Ella mostró su desprecio.

—¡Nada de dormir cuando hay trabajo! —dijo—. ¡Hay anguilas que pelar, pescado que ahumar, redes que coser y trampas que tejer!

—Que trabajen ellos —contesté señalando a los dos guardias, y los dejé a todos a los tiernos cuidados de Elwide, mientras Iseult y yo cogíamos la barcaza rumbo al sur, y como la boca del Pedredan sólo se encontraba a unos cinco o seis kilómetros y la colina de Brant era un punto de referencia tan evidente, dejé también al hombre del pantano para que ayudara a pelar y ahumar las anguilas.

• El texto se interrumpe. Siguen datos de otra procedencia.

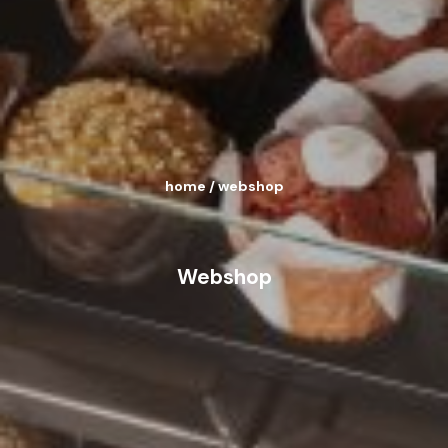
home
/
webshop
Webshop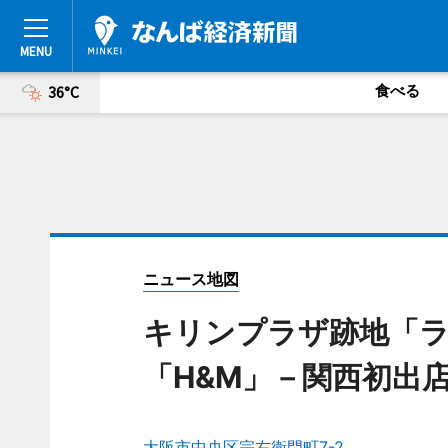
食べる
36°C
ニュース地図
キリンプラザ跡地「
「H&M」－関西初出
大阪市中央区宗右衛門町7-2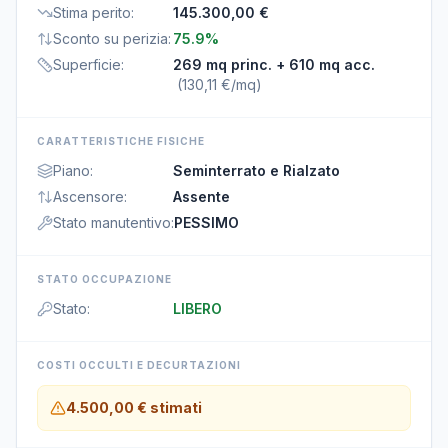
Stima perito
:
145.300,00 €
Sconto su perizia
:
75.9%
Superficie
:
269 mq princ.
+ 610 mq acc.
(
130,11 €/mq
)
CARATTERISTICHE FISICHE
Piano
:
Seminterrato e Rialzato
Ascensore
:
Assente
Stato manutentivo
:
PESSIMO
STATO OCCUPAZIONE
Stato
:
LIBERO
COSTI OCCULTI E DECURTAZIONI
4.500,00 €
stimati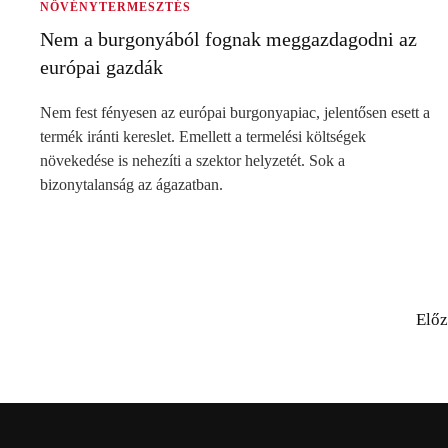
NÖVÉNYTERMESZTÉS
Nem a burgonyából fognak meggazdagodni az
európai gazdák
Nem fest fényesen az európai burgonyapiac, jelentősen esett a
termék iránti kereslet. Emellett a termelési költségek
növekedése is nehezíti a szektor helyzetét. Sok a
bizonytalanság az ágazatban.
Elő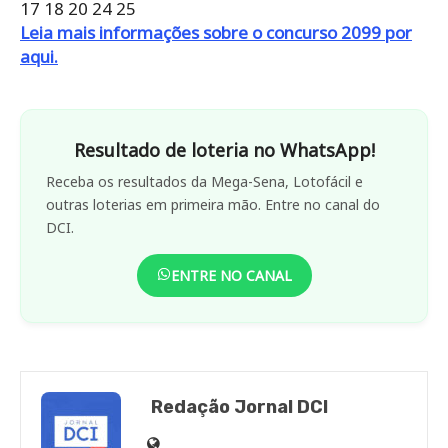
17
18
20
24
25
Leia mais informações sobre o concurso 2099 por
aqui.
Resultado de loteria no WhatsApp!
Receba os resultados da Mega-Sena, Lotofácil e
outras loterias em primeira mão. Entre no canal do
DCI.
ENTRE NO CANAL
Redação Jornal DCI
Site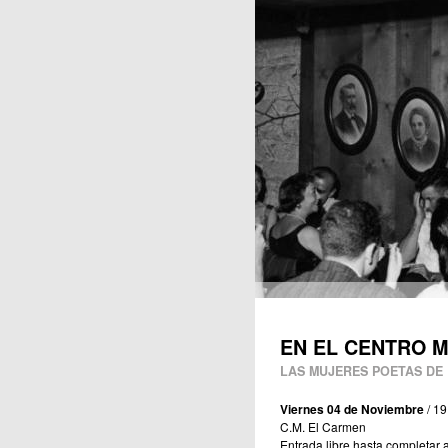
Publicaciones
EN EL CENTRO M
LAS MUJERES POETAS DE 
Viernes 04 de Noviembre
/ 19
C.M. El Carmen
Entrada libre hasta completar 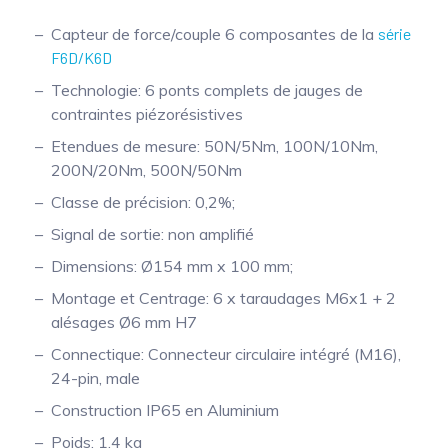
Capteur de force/couple 6 composantes de la
série
F6D/K6D
Technologie: 6 ponts complets de jauges de
contraintes piézorésistives
Etendues de mesure: 50N/5Nm, 100N/10Nm,
200N/20Nm, 500N/50Nm
Classe de précision: 0,2%;
Signal de sortie: non amplifié
Dimensions: Ø154 mm x 100 mm;
Montage et Centrage: 6 x taraudages M6x1 + 2
alésages Ø6 mm H7
Connectique: Connecteur circulaire intégré (M16),
24-pin, male
Construction IP65 en Aluminium
Poids: 1,4 kg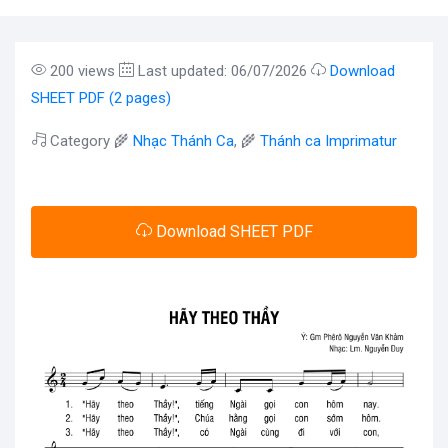
200 views
Last updated: 06/07/2026
Download
SHEET PDF (2 pages)
Category 🌾
Nhạc Thánh Ca
, 🌾
Thánh ca Imprimatur
Download SHEET PDF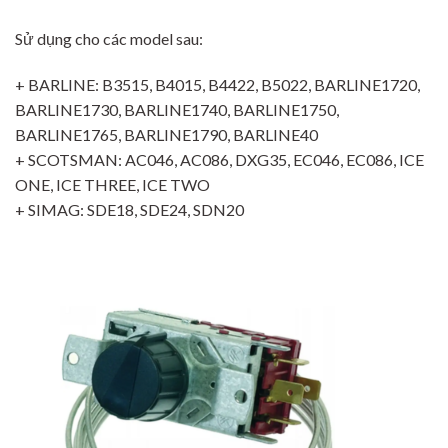
Sử dụng cho các model sau:
+ BARLINE: B3515, B4015, B4422, B5022, BARLINE1720,
BARLINE1730, BARLINE1740, BARLINE1750,
BARLINE1765, BARLINE1790, BARLINE40
+ SCOTSMAN: AC046, AC086, DXG35, EC046, EC086, ICE
ONE, ICE THREE, ICE TWO
+ SIMAG: SDE18, SDE24, SDN20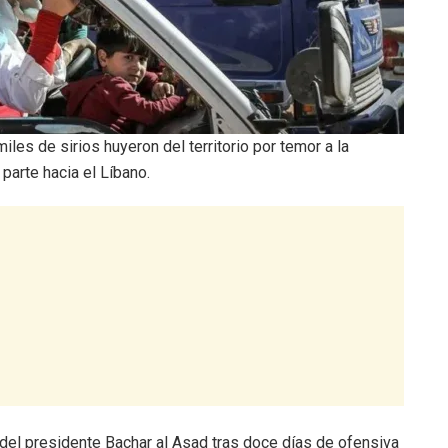
iles de sirios huyeron del territorio por temor a la
 parte hacia el Líbano.
del presidente Bachar al Asad tras doce días de ofensiva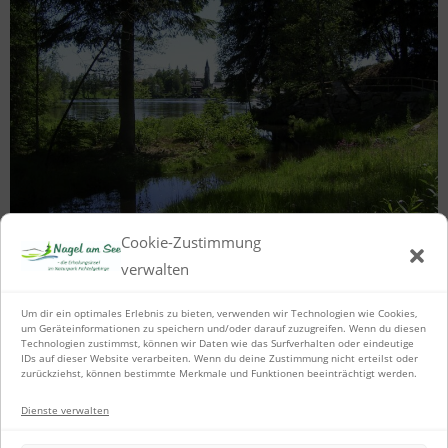
Cookie-Zustimmung
verwalten
Erholsam ist ein Spaziergang
rund um den See mit Sitzmöglichkeiten
Um dir ein optimales Erlebnis zu bieten, verwenden wir Technologien wie Cookies,
und schönen Ausblicken.
um Geräteinformationen zu speichern und/oder darauf zuzugreifen. Wenn du diesen
Technologien zustimmst, können wir Daten wie das Surfverhalten oder eindeutige
IDs auf dieser Website verarbeiten. Wenn du deine Zustimmung nicht erteilst oder
zurückziehst, können bestimmte Merkmale und Funktionen beeinträchtigt werden.
Dienste verwalten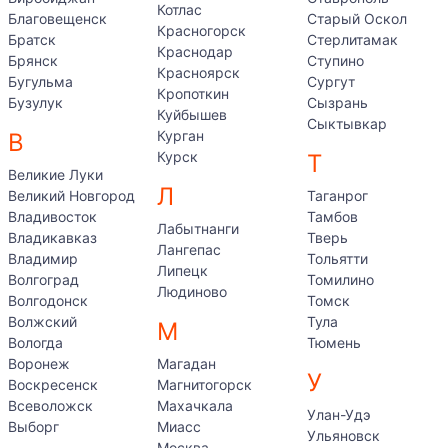
Котлас
Благовещенск
Старый Оскол
Красногорск
Братск
Стерлитамак
Краснодар
Брянск
Ступино
Красноярск
Бугульма
Сургут
Кропоткин
Бузулук
Сызрань
Куйбышев
Сыктывкар
Курган
В
Курск
Т
Великие Луки
Л
Великий Новгород
Таганрог
Владивосток
Тамбов
Лабытнанги
Владикавказ
Тверь
Лангепас
Владимир
Тольятти
Липецк
Волгоград
Томилино
Людиново
Волгодонск
Томск
Волжский
Тула
М
Вологда
Тюмень
Воронеж
Магадан
У
Воскресенск
Магнитогорск
Всеволожск
Махачкала
Улан-Удэ
Выборг
Миасс
Ульяновск
Москва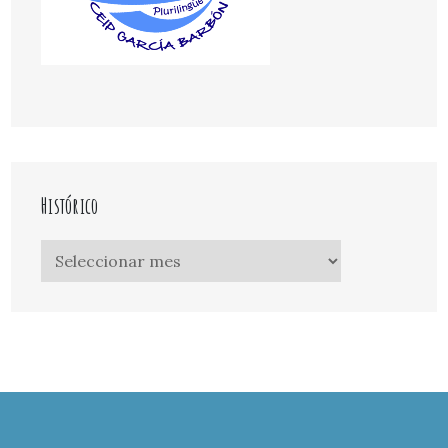
Histórico
Histórico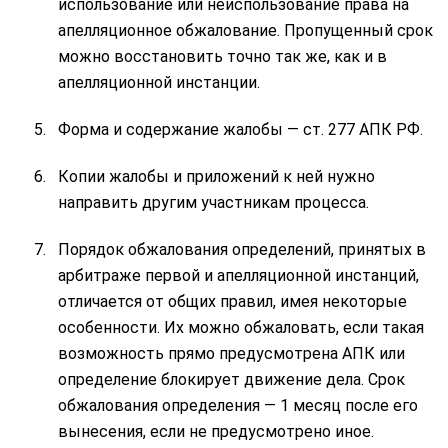
использование или неиспользование права на
апелляционное обжалование. Пропущенный срок
можно восстановить точно так же, как и в
апелляционной инстанции.
Форма и содержание жалобы — ст. 277 АПК РФ.
Копии жалобы и приложений к ней нужно
направить другим участникам процесса.
Порядок обжалования определений, принятых в
арбитраже первой и апелляционной инстанций,
отличается от общих правил, имея некоторые
особенности. Их можно обжаловать, если такая
возможность прямо предусмотрена АПК или
определение блокирует движение дела. Срок
обжалования определения — 1 месяц после его
вынесения, если не предусмотрено иное.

Cruzamos un río más pequeño y avanzamos a través de un largo lago dividido por barrenes. Para entonces ya veía la colina en la otra orilla del Pedredan, donde habíamos quedado atrapados por Ubba, y le conté a Iseult la batalla mientras impulsaba la pértiga por los bajíos. El casco rascó el fondo dos veces y tuve que empujarlo hasta aguas más profundas, hasta que reparé en que la marea bajaba deprisa, de modo que decidí atar la barcaza a un árbol medio podrido. Caminamos por una extensión de barro reseco y lavanda de mar en dirección al Pedredan. Había desembarcado más lejos de lo que quería, y tuvimos que caminar bastante bajo el viento frío, pero vimos todo lo que queríamos ver en cuanto llegamos a la alta orilla del río. Los daneses también podían vernos. No llevaba la cota, pero sí mis espadas y, al verme, los hombres se acercaron más a mi orilla, desde donde profirieron insultos. No les hice caso. Estaba contando barcos y vi veinticuatro embarcaciones con cabezas de bestia, varadas en la franja de tierra donde derrotamos a Ubba el año anterior. Los barcos quemados de Ubba también estaban allí, al menos sus costillas calcinadas medio enterradas en la arena, donde los daneses saltaban y nos insultaban a gritos.

—¿Cuántos hombres ves? —le pregunté a Iseult.

Había unos cuantos daneses más en los restos medio derruidos del monasterio en el que Svein había asesinado a los monjes, pero la mayoría estaban en los barcos.

—¿Sólo hombres? —preguntó.

—Olvida las mujeres y niños —le respondí. Había veintenas de mujeres, la mayoría del pequeño pueblo río arriba.

No conocía las palabras inglesas para los números mayores, así que me dio una cifra estimada abriendo y cerrando los puños seis veces.

—¿Sesenta? —Y asentí—. Como máximo setenta. Y hay veinticuatro barcos. —Ella frunció el ceño al no entender lo que implicaba—. Veinticuatro barcos es un ejército de ¿cuánto? ¿ochocientos, novecientos hombres? Así que esos sesenta o setenta están guardando los barcos. ¿Y los otros? ¿Dónde están los otros? —La pregunta era para mí mismo, mientras observaba a cinco daneses arrastrar un pequeño bote hasta el borde del río. Planeaban remar hasta nuestra orilla y capturarnos, pero yo no tenía intención de quedarme tanto tiempo—. Los otros —me respondí a mí mismo— han ido al sur. Han dejado a sus mujeres atrás y han salido de saqueo. Están quemando, matando, haciéndose ricos. Están violando Defnascir.

—Vienen —dijo Iseult mientras observaba a los cinco hombres meterse en el bote.

—¿Quieres que los mate?

—¿Puedes? —Parecía esperanzada.

—No —contesté—, así que vámonos.

Regresamos por la larga extensión de barro y arena. Parecía lisa, pero estaba llena de surcos, la marea había cambiado y el mar cubría la tierra a una velocidad sorprendente. El sol se ponía, enredado entre nubes negras, el viento empujaba la marea Saefern arriba y el agua inundaba los pequeños canales entre borboteos. Me di la vuelta y vi que los cinco daneses habían abandonado la persecución y regresado a la orilla oeste, donde las hogueras titilaban delicadamente con la puesta de sol.